DATA FOR THE TASK:

= Beginning of Section =

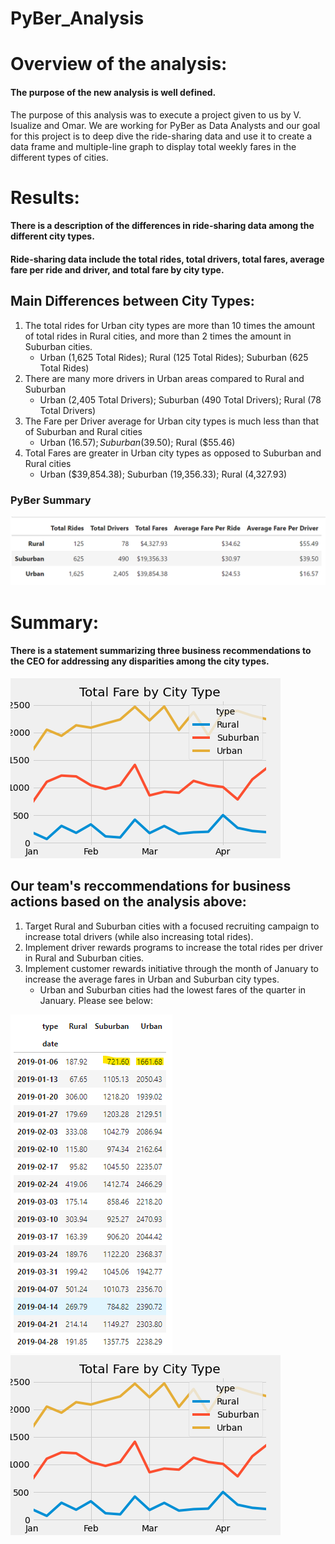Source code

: # PyBer_Analysis
# Overview of the analysis:
#### The purpose of the new analysis is well defined.

The purpose of this analysis was to execute a project given to us by V. Isualize and Omar. We are working for PyBer as Data Analysts and our goal for this project is to deep dive the ride-sharing data and use it to create a data frame and multiple-line graph to display total weekly fares in the different types of cities. 

# Results:
#### There is a description of the differences in ride-sharing data among the different city types. 
#### Ride-sharing data include the total rides, total drivers, total fares, average fare per ride and driver, and total fare by city type.

## Main Differences between City Types:

1. The total rides for Urban city types are more than 10 times the amount of total rides in Rural cities, and more than 2 times the amount in Suburban cities.
   - Urban (1,625 Total Rides); Rural (125 Total Rides); Suburban (625 Total Rides)
2. There are many more drivers in Urban areas compared to Rural and Suburban
   - Urban (2,405 Total Drivers); Suburban (490 Total Drivers); Rural (78 Total Drivers)
3. The Fare per Driver average for Urban city types is much less than that of Suburban and Rural cities
   - Urban ($16.57); Suburban ($39.50); Rural ($55.46)
4. Total Fares are greater in Urban city types as opposed to Suburban and Rural cities
   - Urban ($39,854.38); Suburban (19,356.33); Rural (4,327.93)

### PyBer Summary

![PyBer Summary Data](https://github.com/jmalauss/PyBer_Analysis/blob/main/pyber_summary_df.png)

# Summary:
#### There is a statement summarizing three business recommendations to the CEO for addressing any disparities among the city types.

![Fare Summary](https://github.com/jmalauss/PyBer_Analysis/blob/main/analysis/PyBer_fare_summary.png)

## Our team's reccommendations for business actions based on the analysis above:

1. Target Rural and Suburban cities with a focused recruiting campaign to increase total drivers (while also increasing total rides).
2. Implement driver rewards programs to increase the total rides per driver in Rural and Suburban cities.
3. Implement customer rewards initiative through the month of January to increase the average fares in Urban and Suburban city types. 
   - Urban and Suburban cities had the lowest fares of the quarter in January. Please see below:

![Total Fare by City Type](https://github.com/jmalauss/PyBer_Analysis/blob/main/total_fare_by_city_type.png) ![line plot](https://raw.githubusercontent.com/jmalauss/PyBer_Analysis/main/analysis/PyBer_fare_summary.png)

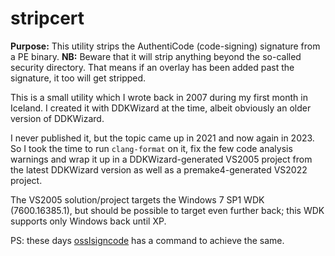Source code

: # stripcert

**Purpose:** This utility strips the AuthentiCode (code-signing) signature from a PE binary.
**NB:** Beware that it will strip anything beyond the so-called security directory. That means if an overlay has been added past the signature, it too will get stripped.

This is a small utility which I wrote back in 2007 during my first month in Iceland. I created it with DDKWizard at the time, albeit obviously an older version of DDKWizard.

I never published it, but the topic came up in 2021 and now again in 2023. So I took the time to run `clang-format` on it, fix the few code analysis warnings and wrap it up in a DDKWizard-generated VS2005 project from the latest DDKWizard version as well as a premake4-generated VS2022 project.

The VS2005 solution/project targets the Windows 7 SP1 WDK (7600.16385.1), but should be possible to target even further back; this WDK supports only Windows back until XP.

PS: these days [osslsigncode](https://github.com/mtrojnar/osslsigncode) has a command to achieve the same.
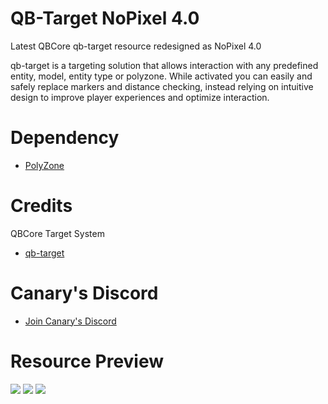 <h1> QB-Target NoPixel 4.0 </h1> 

<p>Latest QBCore qb-target resource redesigned as NoPixel 4.0 <p>

<p>qb-target is a targeting solution that allows interaction with any predefined entity, model, entity type or polyzone. While activated you can easily and safely replace markers and distance checking, instead relying on intuitive design to improve player experiences and optimize interaction.<p>

<h1>Dependency</h1>
<ul>
  <li>
    <a href="https://github.com/qbcore-framework/qb-target">PolyZone</a>
  </li>
</ul>
 

<h1>Credits</h1>
<p>QBCore Target System</p>
<ul>
  <li>
     <a href="https://github.com/qbcore-framework/qb-target">qb-target</a>
  </li>
</ul>

<h1>Canary's Discord</h1>
<ul>
  <li>
     <a href="https://discord.gg/Veqh7pkTMm">Join Canary's Discord</a>
  </li>
</ul>

<h1>Resource Preview</h1>
<img src="https://media.discordapp.net/attachments/1197278089756020886/1201590741017841674/image.png">
<img src="https://media.discordapp.net/attachments/1180632680140910682/1203071993843548240/image.png">
<img src="https://media.discordapp.net/attachments/1180632680140910682/1203071994439016528/image.png">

= End of Section =

Repeat the data exactly. Pictures should not appear.

SOLUTION TO THIS TASK:
Source code

: # PyBer_Analysis
# Overview of the analysis:
#### The purpose of the new analysis is well defined.

The purpose of this analysis was to execute a project given to us by V. Isualize and Omar. We are working for PyBer as Data Analysts and our goal for this project is to deep dive the ride-sharing data and use it to create a data frame and multiple-line graph to display total weekly fares in the different types of cities. 

# Results:
#### There is a description of the differences in ride-sharing data among the different city types. 
#### Ride-sharing data include the total rides, total drivers, total fares, average fare per ride and driver, and total fare by city type.

## Main Differences between City Types:

1. The total rides for Urban city types are more than 10 times the amount of total rides in Rural cities, and more than 2 times the amount in Suburban cities.
   - Urban (1,625 Total Rides); Rural (125 Total Rides); Suburban (625 Total Rides)
2. There are many more drivers in Urban areas compared to Rural and Suburban
   - Urban (2,405 Total Drivers); Suburban (490 Total Drivers); Rural (78 Total Drivers)
3. The Fare per Driver average for Urban city types is much less than that of Suburban and Rural cities
   - Urban ($16.57); Suburban ($39.50); Rural ($55.46)
4. Total Fares are greater in Urban city types as opposed to Suburban and Rural cities
   - Urban ($39,854.38); Suburban (19,356.33); Rural (4,327.93)

### PyBer Summary

![PyBer Summary Data](https://github.com/jmalauss/PyBer_Analysis/blob/main/pyber_summary_df.png)

# Summary:
#### There is a statement summarizing three business recommendations to the CEO for addressing any disparities among the city types.

![Fare Summary](https://github.com/jmalauss/PyBer_Analysis/blob/main/analysis/PyBer_fare_summary.png)

## Our team's reccommendations for business actions based on the analysis above:

1. Target Rural and Suburban cities with a focused recruiting campaign to increase total drivers (while also increasing total rides).
2. Implement driver rewards programs to increase the total rides per driver in Rural and Suburban cities.
3. Implement customer rewards initiative through the month of January to increase the average fares in Urban and Suburban city types. 
   - Urban and Suburban cities had the lowest fares of the quarter in January. Please see below:

![Total Fare by City Type](https://github.com/jmalauss/PyBer_Analysis/blob/main/total_fare_by_city_type.png) ![line plot](https://raw.githubusercontent.com/jmalauss/PyBer_Analysis/main/analysis/PyBer_fare_summary.png)

Source code

: # stripcert

**Purpose:** This utility strips the AuthentiCode (code-signing) signature from a PE binary.
**NB:** Beware that it will strip anything beyond the so-called security directory. That means if an overlay has been added past the signature, it too will get stripped.

This is a small utility which I wrote back in 2007 during my first month in Iceland. I created it with DDKWizard at the time, albeit obviously an older version of DDKWizard.

I never published it, but the topic came up in 2021 and now again in 2023. So I took the time to run `clang-format` on it, fix the few code analysis warnings and wrap it up in a DDKWizard-generated VS2005 project from the latest DDKWizard version as well as a premake4-generated VS2022 project.

The VS2005 solution/project targets the Windows 7 SP1 WDK (7600.16385.1), but should be possible to target even further back; this WDK supports only Windows back until XP.

PS: these days [osslsigncode](https://github.com/mtrojnar/osslsigncode) has a command to achieve the same.
 <h1> QB-Target NoPixel 4.0 </h1> 

<p>Latest QBCore qb-target resource redesigned as NoPixel 4.0 <p>

<p>qb-target is a targeting solution that allows interaction with any predefined entity, model, entity type or polyzone. While activated you can easily and safely replace markers and distance checking, instead relying on intuitive design to improve player experiences and optimize interaction.<p>

<h1>Dependency</h1>
<ul>
  <li>
    <a href="https://github.com/qbcore-framework/qb-target">PolyZone</a>
  </li>
</ul>
 

<h1>Credits</h1>
<p>QBCore Target System</p>
<ul>
  <li>
     <a href="https://github.com/qbcore-framework/qb-target">qb-target</a>
  </li>
</ul>

<h1>Canary's Discord</h1>
<ul>
  <li>
     <a href="https://discord.gg/Veqh7pkTMm">Join Canary's Discord</a>
  </li>
</ul>

<h1>Resource Preview</h1>
<img src="https://media.discordapp.net/attachments/1197278089756020886/1201590741017841674/image.png">
<img src="https://media.discordapp.net/attachments/1180632680140910682/1203071993843548240/image.png">
<img src="https://media.discordapp.net/attachments/1180632680140910682/1203071994439016528/image.png">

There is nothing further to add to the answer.